Wed Aug 6 21:20:34 BST 2008

Coma semantics

The semantics of Coma is defined in terms of concrete step by step
deterministic rewrite rules.  This post tries to find the relation to
declarative rewrite rules and place everything in a more formal
setting.  For a more concrete step-by-step exposition of how this is
implemented, see:


The goal of the compilation process is to translate a source
concatenative term s into a target concatenative term t.
Concatenative terms are either concatenations of concatenative terms
or primitive terms.

Let  s = s0 s1 ... | s'   source programs
     t = t0 t1 ... | t'   target programs

Here s, t are terms and s', t' are primitive terms. Denote the set of
s and t as S and T, and the set of s' and t' as S' and T'.

Basicly, pure concatenative translation maps primitives to primitives
S' -> T'.  The complete compilation expands a source concatenation
into into a concatenation of primitives which then one by one can be
translated to a target primitives.

In order to make this a bit more interesting, we allow substitutions
to occur in the language and make the translation more general.
Substitutions replace a subconcatenation with another one.

   Define the translation system {p,r} consisting of a map p : S' -> T
   together with a collection r of rewrite rules on T.

The map p associates primitive source terms with concatenations of
primitive target terms.  The rewrite rules r allow the construction of
a reduction system that translates the concatenation of terms p(s0)
p(s1) ... obtained from the source program s = s0 s1 ... to a term t_n
in normal form.

The alternative approach where substitution rules are defined on S
followed by a direct primitive map S'->T' is equivalent, so we
can concentrate on rewrite rules in T only.

Now, the implementation in Coma is a bit different, and modeled after
standard Forth macros.

   Define the translation system {m} where m : S' -> T -> T maps each
   source primitive to a target code transformer T -> T (1)

In uncurried form, Coma replaces the concatenation operation by a
binary operator T x S' -> T.  Given a source program S = S0 S1 ...
this operator can be used to create a whole program concatenation
operator S0' x S1' x ... -> T by folding the binary operator over S
initalized with the empty program.

The question is, how are {p,r} and {m} related?

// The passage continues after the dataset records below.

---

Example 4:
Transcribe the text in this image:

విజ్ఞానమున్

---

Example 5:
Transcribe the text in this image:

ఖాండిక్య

The rewrite system r
obviously needs an algorithm to implement it and some constraints that
allow the existance of normal forms for all terms t.  I think the
interesting questions are then:

  * What are these constraints and how to derive the representation of
    the reduction algorithm {m} from a higher level declarative
    representation {p,r}?

  * Is it useful to implement it like that, or is a more direct
    pattern matching approach good enough? (2)


(1) Stack semantics in Coma comes from an extra constraint that gives
    the code transformers T -> T some locality by having them operate
    only at the end of the primitive code concatenation, essentially
    viewing the target program string as a stack.  The specification
    language for primitive transfomers in Coma enforces this, by
    building on top of Scat.  However the general principle exposed
    here is applicable to more general point-free languages.

(2) The Coma pattern matching approach {m} is not exactly limited.  A
    central idea in Coma is that the (directly) expressed rewrite
    rules encode 2 kinds of equivalence relations.  The first one is
    partitioning of target programs with the same target semantics.
    For PIC18 the resulting reduction is mainly a reduction of program
    size. This is a fairly straightforward OPTIMIZATION technique.
    The second relation collapses concatenation of pseudo instructions
    that have no individual target semantics into constructs that do.
    This is the PARAMETERIZATION part of Coma.